Musikalischer Grandseigneur

Frankfurt - Als in der Höchster Jahrhunderthalle noch seriöse klassische Konzerte stattfanden, gehörten die Bamberger Symphoniker zu den Stammgästen.  Mittlerweile nennt sich das Orchester „Bayerische Staatsphilharmonie“. Von Axel Zibulski

Die Bayerische Staatsphilharmonie stellte in der Frankfurter Alten Oper einmal mehr seine hohe Kompetenz unter Beweis.

Der 84-jährige Herbert Blomstedt am Pult der Franken leitete Felix Mendelssohns Violinkonzert und Anton Bruckners neunte Sinfonie mit der Eleganz, Verbindlichkeit, aber auch Präzision eines musikalischen Grandseigneurs. Und das Orchester trug diesen Ansatz so aufmerksam und genau mit, dass Schönheit nie mit Ausdruckslosigkeit, Gemessenheit nie mit Spannungsarmut in Verwechslung geriet. Man lauschte nicht nur respektvoll, sondern auch gebannt.
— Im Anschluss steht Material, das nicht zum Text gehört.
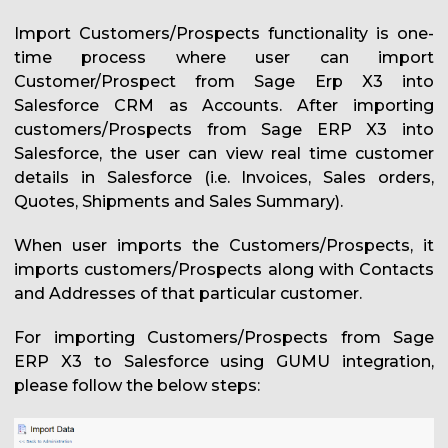
Import Customers/Prospects functionality is one-
time process where user can import
Customer/Prospect from Sage Erp X3 into
Salesforce CRM as Accounts. After importing
customers/Prospects from Sage ERP X3 into
Salesforce, the user can view real time customer
details in Salesforce (i.e. Invoices, Sales orders,
Quotes, Shipments and Sales Summary).
When user imports the Customers/Prospects, it
imports customers/Prospects along with Contacts
and Addresses of that particular customer.
For importing Customers/Prospects from Sage
ERP X3 to Salesforce using GUMU integration,
please follow the below steps:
Khachatryans Spiel glänzte und strahlte

In der Aufführung von Mendelssohns Konzert für Violine und Orchester e-Moll stand dem noch immer agil und zielstrebig aufs Podium eilenden Dirigenten mit dem Armenier Sergey Khachatryan ein fast 60 Jahre jüngerer Solist zur Seite. Musikalisch blieb die Aufführung des romantischen Klassikers unter den Violinkonzerten dennoch eine hoch symbiotische Angelegenheit: Khachatryans Spiel glänzte und strahlte, in sich ruhend, bereits im ersten Satz – ohne vordergründig effektvoll angeraute Töne, ohne aufdringliches Vibrato, vielmehr rein, natürlich, unbeschwert.

Den lyrisch feinen Untergrund für den langsamen Satz bereiteten die Bamberger Symphoniker vorzüglich, das Finale legten Solist und Orchester vital, zügig, aber nie gehetzt oder forciert aus.
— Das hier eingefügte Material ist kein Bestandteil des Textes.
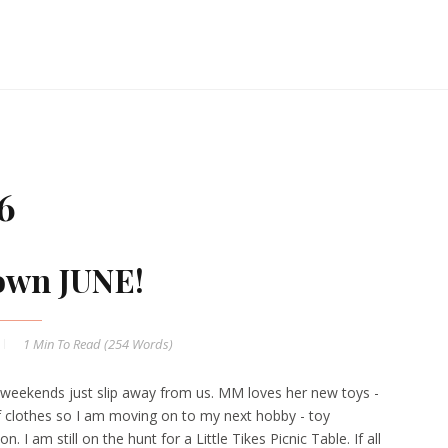
6
own JUNE!
1 Min
To Read (
254
Words)
weekends just slip away from us. MM loves her new toys -
 clothes so I am moving on to my next hobby - toy
n. I am still on the hunt for a Little Tikes Picnic Table. If all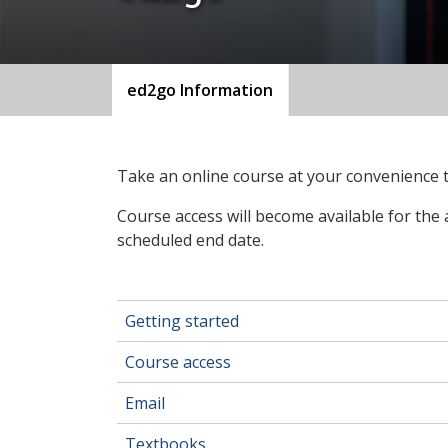
ed2go Information
Take an online course at your convenience
Course access will become available for the 
scheduled end date.
Getting started
Course access
Email
Textbooks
Das Orchester folgte passioniert

Zu den Dirigenten, die im Alter auffallend langsame Tempi bevorzugen, gehört Herbert Blomstedt nicht: Seine Interpretation von Bruckners letzter Sinfonie Nr. 9 d-Moll, dreisätziges Fragment geblieben, wirkte kompakt, bündig, nie bloß schwelgerisch. Extreme vermied er, sogar die dynamischen Gipfel des ersten Satzes klangen gerundet, nicht outriert, die Blechbläser fesselten mehr mit kultiviertem als mit bloß kraftvollem Spiel; der Eindruck von Geschlossenheit und Organik verstärkte sich dadurch noch.

Die grell stampfenden Akkord-Wiederholungen im Scherzo profilierte Blomstedt gleichwohl, und das finale Adagio gewann, so bündig und kompakt es Herbert Blomstedt auch auslegte, durch vorzüglich ausgeformte Streicher-Hymnik an bezwingender Schönheit. Das Orchester folgte passioniert, auch wenn man ahnt: Beim nächsten Konzert unter Chefdirigent Jonathan Nott kann dasselbe Orchester schon wieder ganz anders klingen.